- Poster
- Directed by: K. S. Gopalakrishnan
- Written by: K. S. Gopalakrishnan
- Produced by: K. S. Gopalakrishnan
- Starring: K. R. Vijaya R. Muthuraman
- Cinematography: P. Ramaswamy
- Edited by: R. Devarajan
- Music by: Shankar–Ganesh
- Production company: Chitra Productions
- Release date: 25 October 1973;
- Running time: 189 minutes
- Country: India
- Language: Tamil

= Nathayil Muthu =

1973 film by K. S. Gopalakrishnan

Nathayil Muthu is a 1973 Indian Tamil-language film directed, produced and written by K. S. Gopalakrishnan. The film stars K. R. Vijaya and R. Muthuraman, publicised as the former's 100th film as an actress. It was released on 25 October 1973.

== Plot ==

Madhu, the foreign-educated son of a Brahmin lawyer Varadhachari and his wife, falls in love with Chelakannu, an impoverished woman who looks after their cows. While bathing, Chelakannu's sari is washed away and Madhu lends her his clothes. The slum dwellers misconstrue the situation and force Madhu to marry Chelakannu right away, which he willingly does, going to live with her in the slums. However, Chelakannu realises the unfairness of inflicting such discomfort on her husband while his mother schemes to break up the marriage by suggesting Chelakannu is unfaithful to him. Events culminate in a Panchayat which judges in Chelakannu's favour, but when the Panchayat leaders try to abuse Madhu's sister, Chelakannu saves her and this act of generosity persuades Madhu's family that their son's wife is a worthy member of the group.

== Production ==
Nathayil Muthu was directed by K. S. Gopalakrishnan, who also produced and wrote it under the banner Chitra Productions.

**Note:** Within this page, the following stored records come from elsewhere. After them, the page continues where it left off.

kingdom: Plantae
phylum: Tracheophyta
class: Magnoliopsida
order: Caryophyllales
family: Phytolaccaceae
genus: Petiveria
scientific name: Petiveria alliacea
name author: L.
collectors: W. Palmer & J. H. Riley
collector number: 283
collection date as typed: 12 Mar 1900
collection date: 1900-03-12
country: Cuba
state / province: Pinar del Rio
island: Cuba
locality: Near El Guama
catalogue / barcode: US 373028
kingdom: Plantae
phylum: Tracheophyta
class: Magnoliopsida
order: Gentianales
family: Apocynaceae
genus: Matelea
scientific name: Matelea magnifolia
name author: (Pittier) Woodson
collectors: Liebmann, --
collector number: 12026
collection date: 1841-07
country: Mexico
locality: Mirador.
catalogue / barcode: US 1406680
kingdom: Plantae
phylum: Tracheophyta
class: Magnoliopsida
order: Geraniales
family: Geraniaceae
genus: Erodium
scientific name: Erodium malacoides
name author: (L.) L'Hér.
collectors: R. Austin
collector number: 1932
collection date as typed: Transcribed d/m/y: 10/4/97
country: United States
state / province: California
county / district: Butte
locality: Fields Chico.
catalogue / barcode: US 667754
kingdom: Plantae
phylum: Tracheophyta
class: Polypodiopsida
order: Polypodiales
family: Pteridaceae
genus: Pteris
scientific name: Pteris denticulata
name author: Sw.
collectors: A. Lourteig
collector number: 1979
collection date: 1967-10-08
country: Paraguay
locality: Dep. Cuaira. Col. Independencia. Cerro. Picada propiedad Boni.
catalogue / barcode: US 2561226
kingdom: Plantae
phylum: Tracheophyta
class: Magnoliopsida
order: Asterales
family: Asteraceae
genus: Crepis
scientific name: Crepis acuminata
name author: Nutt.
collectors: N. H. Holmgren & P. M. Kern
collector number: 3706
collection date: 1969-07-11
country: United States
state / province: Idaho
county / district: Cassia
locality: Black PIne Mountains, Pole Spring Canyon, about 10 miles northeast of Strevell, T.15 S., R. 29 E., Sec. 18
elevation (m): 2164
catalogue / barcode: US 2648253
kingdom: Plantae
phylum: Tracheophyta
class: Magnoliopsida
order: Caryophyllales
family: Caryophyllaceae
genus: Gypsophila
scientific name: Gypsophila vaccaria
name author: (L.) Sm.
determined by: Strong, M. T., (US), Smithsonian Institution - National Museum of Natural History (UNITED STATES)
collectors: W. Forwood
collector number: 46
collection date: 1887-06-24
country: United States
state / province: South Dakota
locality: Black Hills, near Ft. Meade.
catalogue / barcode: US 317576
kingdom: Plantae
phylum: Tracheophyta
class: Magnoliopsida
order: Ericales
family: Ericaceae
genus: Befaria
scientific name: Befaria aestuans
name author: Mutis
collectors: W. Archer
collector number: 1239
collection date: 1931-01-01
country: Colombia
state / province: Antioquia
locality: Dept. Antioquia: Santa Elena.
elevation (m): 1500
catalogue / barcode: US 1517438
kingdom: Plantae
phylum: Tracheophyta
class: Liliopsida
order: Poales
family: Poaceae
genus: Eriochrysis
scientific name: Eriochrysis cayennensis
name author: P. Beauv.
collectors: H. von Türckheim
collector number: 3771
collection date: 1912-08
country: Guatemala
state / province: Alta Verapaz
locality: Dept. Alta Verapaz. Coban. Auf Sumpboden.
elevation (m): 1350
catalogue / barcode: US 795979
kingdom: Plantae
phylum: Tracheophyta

It was publicised as K. R. Vijaya's 100th film as an actress, (Note: Kungumam claims Nathayil Muthu is the 100th film of Muthuraman, and Dheerga Sumangali (1974) as the 100th film of Vijaya.) and cinematography was handled by P. Ramaswamy. Some scenes were shot at a village called Malliyam near Mayavaram.

== Soundtrack ==
The soundtrack was composed by Shankar–Ganesh, while the lyrics were written by Vaali.

| Song | Singers | Length |
|---|---|---|
| "Nilappaa Konjam Nillappaa" | T. M. Soundararajan | 03:51 |
| "Karpanai Vaadhigalin" (Aaadu Raatte) | Seerkazhi Govindarajan & Radha Jayalakshmi | 05:02 |
| "Ammamma Enaku" | T. M. Soundararajan & P. Susheela | 04:34 |
| "Ragupathi Raagava Raajaaraam" | Seerkazhi Govindarajan & Radha Jayalakshmi | 00:44 |
| "Othaiyadi Paadhayile" | T. M. Soundararajan | 01:59 |
| "Eeswara Allah...Ragupathi Raagava Raajaaraam" | Radha Jayalakshmi | 01:16 |

== Release and reception ==
Nathayil Muthu was released on 25 October 1973. Playing on the title, Kanthan of Kalki said the film had the "nathai" (snail) but no "muthu" (pearl). Navamani praised Gopalakrishnan's direction and also praised his dialogues while also criticising him for making his characters speak lengthy dialogues while also praising the acting of cast.